● **What to do**: Convert the lines starting at the one containing "Despite the dangers, she" and ending at the end of the records into a numbered list, omitting any blank lines.

** Supplied data follows **

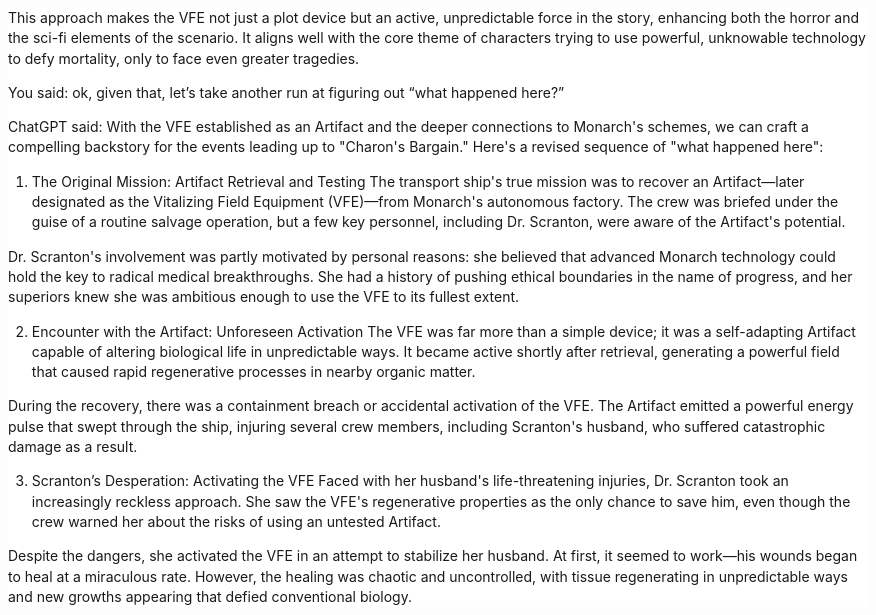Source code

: This approach makes the VFE not just a plot device but an active, 
unpredictable force in the story, enhancing both the horror and the sci-fi 
elements of the scenario. It aligns well with the core theme of characters 
trying to use powerful, unknowable technology to defy mortality, only to 
face even greater tragedies.






You said:
ok, given that, let’s take another run at figuring out “what happened 
here?”


ChatGPT said:
With the VFE established as an Artifact and the deeper connections to 
Monarch's schemes, we can craft a compelling backstory for the events 
leading up to "Charon's Bargain." Here's a revised sequence of "what 
happened here":

1. The Original Mission: Artifact Retrieval and Testing
The transport ship's true mission was to recover an Artifact—later 
designated as the Vitalizing Field Equipment (VFE)—from Monarch's 
autonomous factory. The crew was briefed under the guise of a routine 
salvage operation, but a few key personnel, including Dr. Scranton, were 
aware of the Artifact's potential.

Dr. Scranton's involvement was partly motivated by personal reasons: she 
believed that advanced Monarch technology could hold the key to radical 
medical breakthroughs. She had a history of pushing ethical boundaries in 
the name of progress, and her superiors knew she was ambitious enough to 
use the VFE to its fullest extent.

2. Encounter with the Artifact: Unforeseen Activation
The VFE was far more than a simple device; it was a self-adapting Artifact 
capable of altering biological life in unpredictable ways. It became 
active shortly after retrieval, generating a powerful field that caused 
rapid regenerative processes in nearby organic matter.

During the recovery, there was a containment breach or accidental 
activation of the VFE. The Artifact emitted a powerful energy pulse that 
swept through the ship, injuring several crew members, including 
Scranton's husband, who suffered catastrophic damage as a result.

3. Scranton’s Desperation: Activating the VFE
Faced with her husband's life-threatening injuries, Dr. Scranton took an 
increasingly reckless approach. She saw the VFE's regenerative properties 
as the only chance to save him, even though the crew warned her about the 
risks of using an untested Artifact.

Despite the dangers, she activated the VFE in an attempt to stabilize her 
husband. At first, it seemed to work—his wounds began to heal at a 
miraculous rate. However, the healing was chaotic and uncontrolled, with 
tissue regenerating in unpredictable ways and new growths appearing that 
defied conventional biology.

** End of Supplied data **

● **Exercise response**:
1. Despite the dangers, she activated the VFE in an attempt to stabilize her 
2. husband. At first, it seemed to work—his wounds began to heal at a 
3. miraculous rate. However, the healing was chaotic and uncontrolled, with 
4. tissue regenerating in unpredictable ways and new growths appearing that 
5. defied conventional biology.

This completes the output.